運命を変えるなんて一口に言っても選んだ先は、わからない。選んだ先の未来が少しでも良いものになるように、誰も傷つかずにすむように―

「怨霊を封印することしかできません。・・・・でも斬るのは怨霊だけじゃありません。そんなときの私の顔を想像すると・・・たまらなく怖いんです」

怨霊は浄化のためだけれど、人は・・・。いつのまにか、一緒くたに考えていたとしたら。
敦盛さんに言われてからずっと考えていたことだった。考えたくなかった。でも敦盛さんが向き合うきっかけをくれた。同時に敦盛さんを見られなくなった。敦盛さんが、私を怖いと思っている。あの時のように苦しそうな表情をしたらどうしよう。近づくことで敦盛さんが苦しむのなら、いないほうがいい。
俯いた私の頭に優しい声が降り注いだ。

「神子」

顔を上げる。大きな手のひらが私の顔に影を落とした。先生の手は私の頭に乗せられていた。温かさが手袋を通して伝わる。

「敦盛が好きか?」
「はい。・・・・・・・・・・え?」

思わず答えてから、意味を考える。

「せっ、先生!私、真面目なんです」

恥ずかしさで慌てふためく私とは反対に、先生は落ち着いていた。頭をふわりとなでられる。

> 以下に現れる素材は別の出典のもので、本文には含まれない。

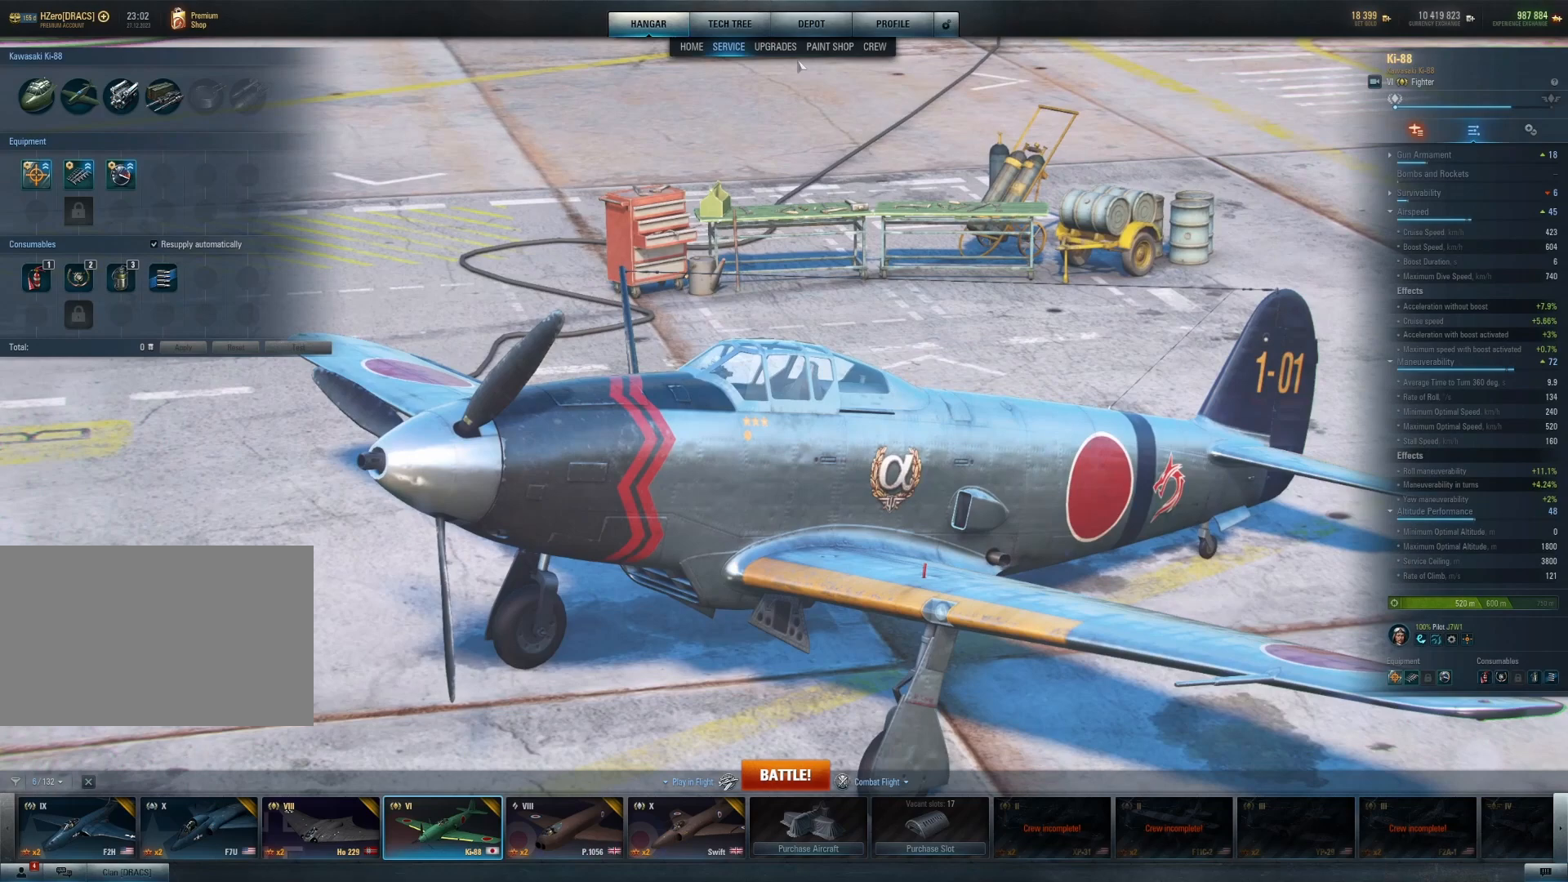
{"keys": [], "mouse": [], "mouse_move": "up-left", "events": []}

「それでいい、神子。言ったはずだ。お前の選択が私たちの運命だと。その気持ちがあれば、お前たちは進んで行ける。怖れずに進みなさい」

先生の手の温かさを目を閉じて感じた。言葉が身体に浸透していく。

「神子。神子が神子を恥じること、怖れることは何もない」
「はい。・・・先生?」
「どうした」
「やっぱり先生は千里眼です」
「そうだな。私にはお前たちの幸せな姿が見えている」

―先生、ずるいですよ。少し泣きたくなったじゃないですか。
先生の言葉を大切に胸にしまって、自分の言葉は涙と一緒に抑えこんだ。




敦盛さんと神子のことを先生は影ながら応援しているんじゃないかと思ったのです。一人称が多くなってきています。